### Tugas Latihan
(a) Ketik ulang persis sebagian teks tentang visa H-1B, mulai dari kata-kata yang memuat "Pengumuman pada Jumat" dan berhenti setelah "bagi industri AS.".
(b) Ringkaslah teks tentang visa H-1B dalam dua kalimat.

====== Teks Bacaan ======

Kenaikan Biaya Visa H-1B Trump Capai Rp1,55 Miliar, AS Justru Bisa Rugi Lebih Besar dari India
KLIKWARTAKU — Keputusan mengejutkan Presiden Donald Trump menaikkan biaya izin kerja H-1B hingga $100 ribu (Rp1,55 miliar) atau sekitar 50 kali lipat, mengguncang dunia teknologi dan imigrasi.
Pengumuman pada Jumat itu langsung memicu kepanikan: perusahaan Silicon Valley melarang staf bepergian, pekerja asing berebut tiket pulang, sementara pengacara imigrasi lembur menafsirkan aturan baru tersebut.
Meski Gedung Putih buru-buru meluruskan bahwa kenaikan biaya hanya berlaku bagi pemohon baru dan bersifat satu kali, masa depan program H-1B tetap penuh ketidakpastian. Program ini selama tiga dekade menjadi jalur utama pekerja terampil India menuju “American Dream” sekaligus sumber talenta vital bagi industri AS.
India memang akan terdampak – lebih dari 70 persen pemegang visa H-1B adalah warga India. Namun analis menilai kerugian lebih besar justru mengancam Amerika Serikat: rumah sakit bisa kekurangan dokter, universitas kesulitan menarik mahasiswa STEM, dan start-up tanpa kekuatan lobi akan kehilangan talenta global.
“Biaya $100 ribu (Rp1,55 miliar) tidak realistis. Gaji median pekerja H-1B baru hanya sekitar $94 ribu (sekitar Rp1,46 miliar) per tahun, artinya sebagian besar bahkan tidak mampu menutup biaya itu,” ujar Gil Guerra, analis kebijakan imigrasi di Niskanen Center.
Industri IT India senilai $283 miliar atau sekitar Rp4.386,5 triliun diperkirakan akan menyesuaikan dengan mengalihkan proyek ke luar negeri dan mengurangi peran tenaga kerja onshore. Namun bagi AS, dampaknya lebih serius: ketergantungan pada dokter asing, profesor, dan insinyur teknologi tinggi membuat kebijakan ini berpotensi melemahkan daya saing nasional.

====== Informasi ======

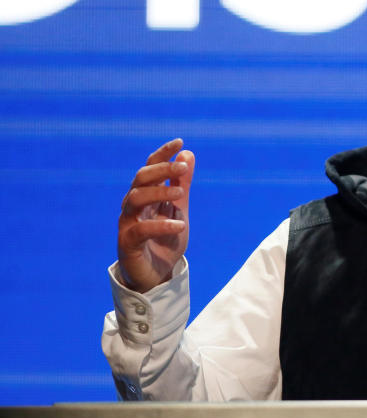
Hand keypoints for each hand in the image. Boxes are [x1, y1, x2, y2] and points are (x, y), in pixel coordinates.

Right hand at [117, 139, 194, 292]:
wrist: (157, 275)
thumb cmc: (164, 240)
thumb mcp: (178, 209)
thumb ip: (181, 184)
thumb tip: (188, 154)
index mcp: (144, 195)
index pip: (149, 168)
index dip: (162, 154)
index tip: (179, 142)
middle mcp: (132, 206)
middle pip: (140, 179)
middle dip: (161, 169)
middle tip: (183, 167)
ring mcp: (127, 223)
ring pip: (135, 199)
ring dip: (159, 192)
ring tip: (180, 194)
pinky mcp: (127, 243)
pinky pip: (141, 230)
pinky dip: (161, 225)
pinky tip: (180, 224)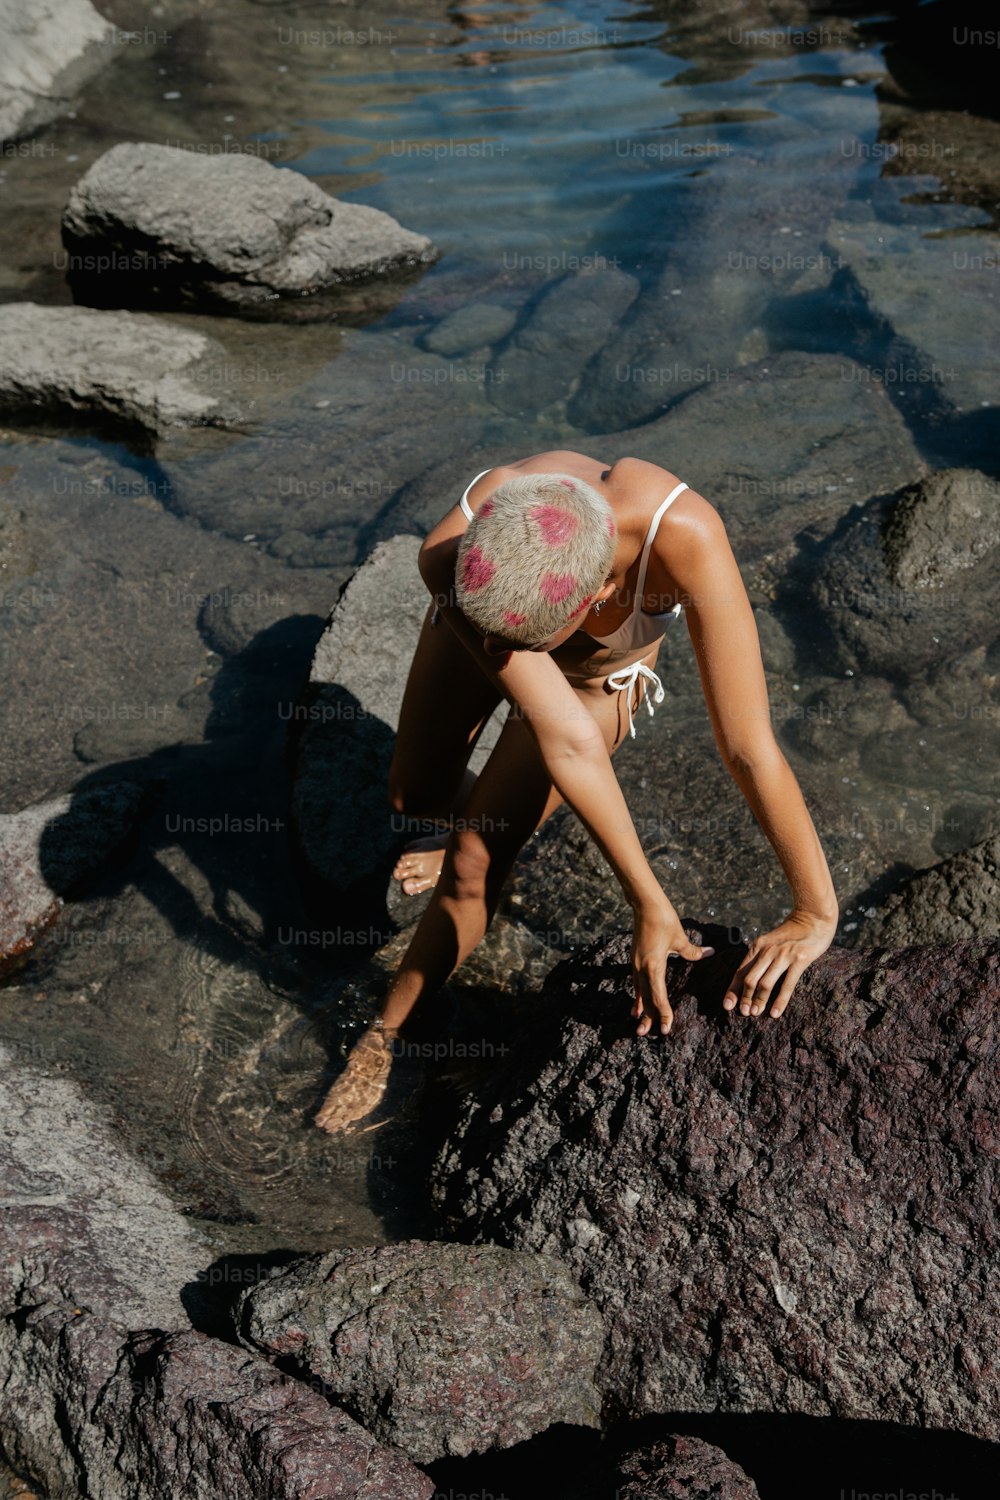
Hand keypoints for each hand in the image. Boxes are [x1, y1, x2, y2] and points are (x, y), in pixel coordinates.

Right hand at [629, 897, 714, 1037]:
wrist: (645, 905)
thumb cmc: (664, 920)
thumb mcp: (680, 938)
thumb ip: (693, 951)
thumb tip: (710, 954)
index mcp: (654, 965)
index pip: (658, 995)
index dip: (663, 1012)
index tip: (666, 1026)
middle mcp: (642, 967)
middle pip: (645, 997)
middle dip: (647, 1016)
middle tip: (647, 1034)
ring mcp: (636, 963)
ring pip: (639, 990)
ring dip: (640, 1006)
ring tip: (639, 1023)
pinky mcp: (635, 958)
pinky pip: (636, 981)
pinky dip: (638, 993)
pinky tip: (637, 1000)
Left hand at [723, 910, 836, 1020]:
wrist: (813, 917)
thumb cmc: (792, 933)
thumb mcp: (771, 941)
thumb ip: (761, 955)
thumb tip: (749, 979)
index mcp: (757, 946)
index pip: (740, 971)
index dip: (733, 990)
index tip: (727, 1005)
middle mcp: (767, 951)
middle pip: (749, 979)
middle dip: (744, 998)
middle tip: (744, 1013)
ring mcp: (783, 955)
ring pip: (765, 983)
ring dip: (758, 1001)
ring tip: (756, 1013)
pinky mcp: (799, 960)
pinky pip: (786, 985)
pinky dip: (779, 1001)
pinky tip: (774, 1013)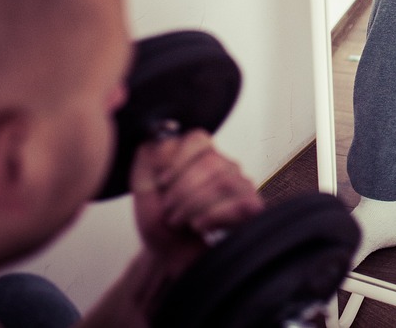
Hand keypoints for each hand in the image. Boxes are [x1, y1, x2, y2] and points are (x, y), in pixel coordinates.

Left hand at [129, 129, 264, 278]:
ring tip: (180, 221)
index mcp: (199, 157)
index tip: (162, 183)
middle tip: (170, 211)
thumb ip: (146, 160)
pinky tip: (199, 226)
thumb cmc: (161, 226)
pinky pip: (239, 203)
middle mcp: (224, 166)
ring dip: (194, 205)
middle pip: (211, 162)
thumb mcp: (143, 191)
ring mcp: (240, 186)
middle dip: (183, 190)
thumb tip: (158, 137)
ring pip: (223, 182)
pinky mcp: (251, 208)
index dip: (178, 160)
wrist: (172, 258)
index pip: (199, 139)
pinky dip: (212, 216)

======
====== Informasi ======

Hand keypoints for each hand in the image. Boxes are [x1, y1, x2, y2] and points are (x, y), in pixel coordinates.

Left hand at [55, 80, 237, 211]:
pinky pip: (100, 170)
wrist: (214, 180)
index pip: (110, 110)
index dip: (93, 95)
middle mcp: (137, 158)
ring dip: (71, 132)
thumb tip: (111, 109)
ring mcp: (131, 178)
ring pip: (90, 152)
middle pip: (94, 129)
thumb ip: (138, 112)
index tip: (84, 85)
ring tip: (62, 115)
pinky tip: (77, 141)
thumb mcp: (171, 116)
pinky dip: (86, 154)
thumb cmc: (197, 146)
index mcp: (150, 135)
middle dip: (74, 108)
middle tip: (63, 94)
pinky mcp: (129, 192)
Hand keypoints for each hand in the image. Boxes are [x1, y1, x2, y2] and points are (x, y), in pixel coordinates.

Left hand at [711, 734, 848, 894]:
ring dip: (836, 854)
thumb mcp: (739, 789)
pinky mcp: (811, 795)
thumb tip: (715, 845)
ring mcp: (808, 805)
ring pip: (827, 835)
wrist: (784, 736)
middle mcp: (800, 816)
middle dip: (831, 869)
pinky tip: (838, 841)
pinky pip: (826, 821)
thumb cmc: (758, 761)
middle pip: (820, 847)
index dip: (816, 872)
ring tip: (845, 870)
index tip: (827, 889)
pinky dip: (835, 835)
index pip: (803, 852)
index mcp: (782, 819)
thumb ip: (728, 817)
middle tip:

======
====== Informasi ======

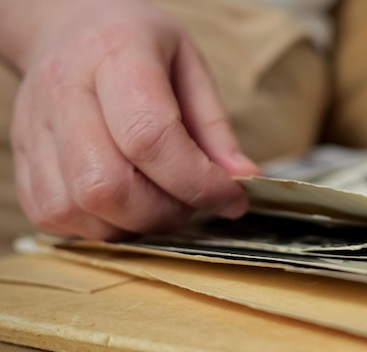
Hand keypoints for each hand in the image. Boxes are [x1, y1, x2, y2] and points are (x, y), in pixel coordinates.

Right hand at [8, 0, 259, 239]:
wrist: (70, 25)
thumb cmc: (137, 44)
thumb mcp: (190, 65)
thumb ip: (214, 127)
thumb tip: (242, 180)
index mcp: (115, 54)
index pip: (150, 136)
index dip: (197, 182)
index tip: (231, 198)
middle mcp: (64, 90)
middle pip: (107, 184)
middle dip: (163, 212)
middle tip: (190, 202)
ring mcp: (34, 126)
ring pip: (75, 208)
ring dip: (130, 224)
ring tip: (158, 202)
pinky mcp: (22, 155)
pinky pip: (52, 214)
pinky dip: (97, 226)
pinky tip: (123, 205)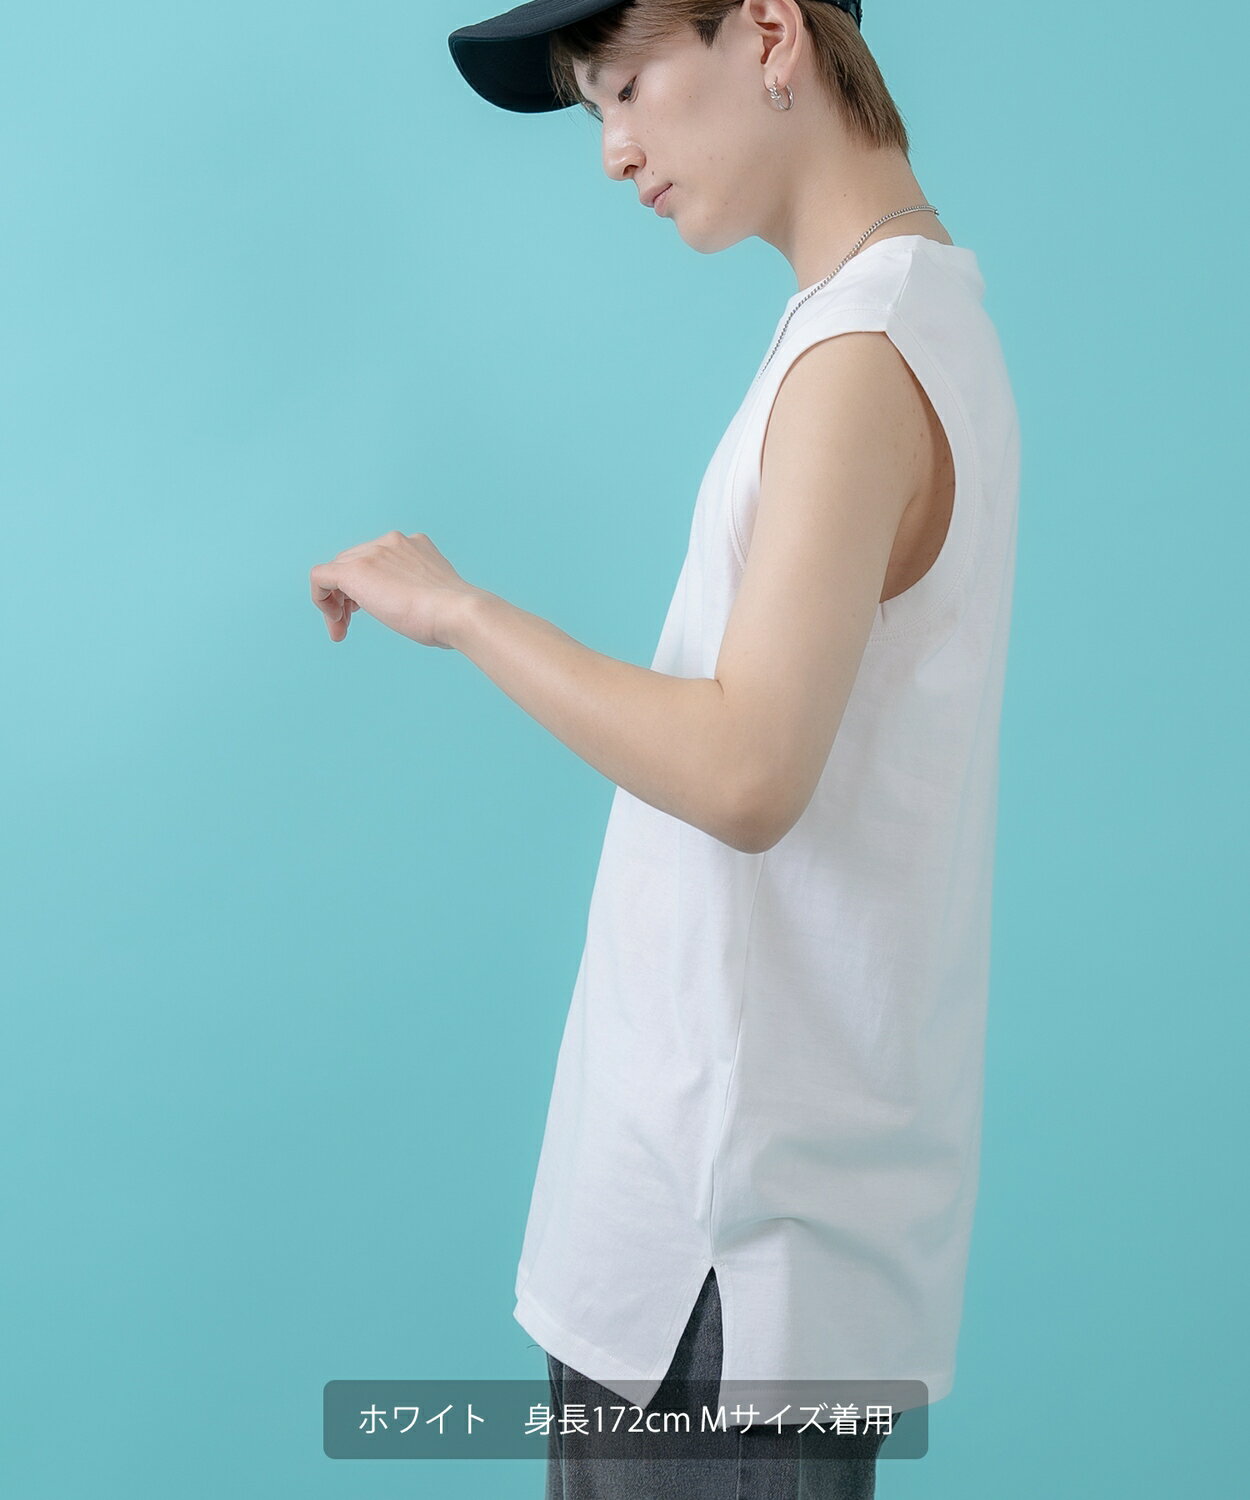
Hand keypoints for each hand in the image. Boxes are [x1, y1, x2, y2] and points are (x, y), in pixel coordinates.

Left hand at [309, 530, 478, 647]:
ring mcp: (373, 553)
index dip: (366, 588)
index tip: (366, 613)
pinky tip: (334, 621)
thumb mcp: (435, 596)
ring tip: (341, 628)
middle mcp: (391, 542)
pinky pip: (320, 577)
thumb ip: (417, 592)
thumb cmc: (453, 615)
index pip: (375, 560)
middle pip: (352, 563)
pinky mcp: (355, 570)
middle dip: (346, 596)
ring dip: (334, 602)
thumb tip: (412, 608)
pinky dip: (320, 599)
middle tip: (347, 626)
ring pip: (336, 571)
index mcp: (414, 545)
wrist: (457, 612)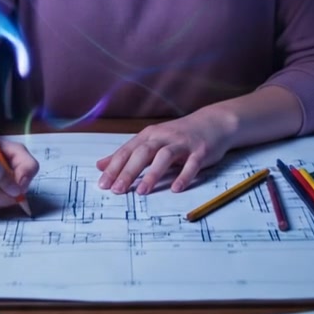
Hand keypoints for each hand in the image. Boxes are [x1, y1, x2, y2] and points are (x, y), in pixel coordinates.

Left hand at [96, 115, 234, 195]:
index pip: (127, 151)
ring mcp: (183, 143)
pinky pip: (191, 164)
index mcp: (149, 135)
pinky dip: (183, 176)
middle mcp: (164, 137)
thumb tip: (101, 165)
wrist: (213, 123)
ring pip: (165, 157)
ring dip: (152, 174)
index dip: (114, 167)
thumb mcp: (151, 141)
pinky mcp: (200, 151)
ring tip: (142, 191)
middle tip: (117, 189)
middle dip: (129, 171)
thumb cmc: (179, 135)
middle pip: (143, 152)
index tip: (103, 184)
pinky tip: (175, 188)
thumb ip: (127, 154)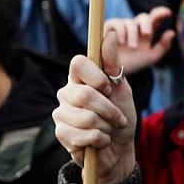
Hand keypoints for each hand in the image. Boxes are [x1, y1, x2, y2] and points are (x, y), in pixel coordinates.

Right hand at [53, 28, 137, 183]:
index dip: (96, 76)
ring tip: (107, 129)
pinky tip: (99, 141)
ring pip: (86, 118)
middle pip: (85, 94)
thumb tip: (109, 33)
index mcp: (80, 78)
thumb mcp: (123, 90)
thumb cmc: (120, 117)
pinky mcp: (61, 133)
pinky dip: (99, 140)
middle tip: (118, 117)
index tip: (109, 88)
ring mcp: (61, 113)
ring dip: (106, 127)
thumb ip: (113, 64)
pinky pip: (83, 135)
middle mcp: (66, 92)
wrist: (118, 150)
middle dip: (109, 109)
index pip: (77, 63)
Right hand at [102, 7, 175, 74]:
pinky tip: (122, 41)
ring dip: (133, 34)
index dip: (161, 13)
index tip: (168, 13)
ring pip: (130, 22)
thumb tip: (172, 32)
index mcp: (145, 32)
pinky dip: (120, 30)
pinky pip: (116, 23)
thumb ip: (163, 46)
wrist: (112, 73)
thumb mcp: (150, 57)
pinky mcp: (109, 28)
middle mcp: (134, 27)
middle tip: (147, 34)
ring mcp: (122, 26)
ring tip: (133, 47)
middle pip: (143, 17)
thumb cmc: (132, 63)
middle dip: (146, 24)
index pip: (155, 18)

======

### Jawaban yang Diharapkan
(a)
Pengumuman pada Jumat itu langsung memicu kepanikan: perusahaan Silicon Valley melarang staf bepergian, pekerja asing berebut tiket pulang, sementara pengacara imigrasi lembur menafsirkan aturan baru tersebut.
Meski Gedung Putih buru-buru meluruskan bahwa kenaikan biaya hanya berlaku bagi pemohon baru dan bersifat satu kali, masa depan program H-1B tetap penuh ketidakpastian. Program ini selama tiga dekade menjadi jalur utama pekerja terampil India menuju “American Dream” sekaligus sumber talenta vital bagi industri AS.

(b) Presiden Donald Trump menaikkan biaya izin kerja H-1B hingga $100 ribu, sekitar 50 kali lipat, sehingga memicu kepanikan di dunia teknologi dan imigrasi, meski Gedung Putih menegaskan biaya itu hanya berlaku sekali bagi pemohon baru. India akan terdampak karena lebih dari 70 persen pemegang visa tersebut adalah warga India, tetapi analis menilai kerugian lebih besar mengancam AS karena rumah sakit, universitas, dan start-up bisa kehilangan dokter, mahasiswa STEM, dan talenta global.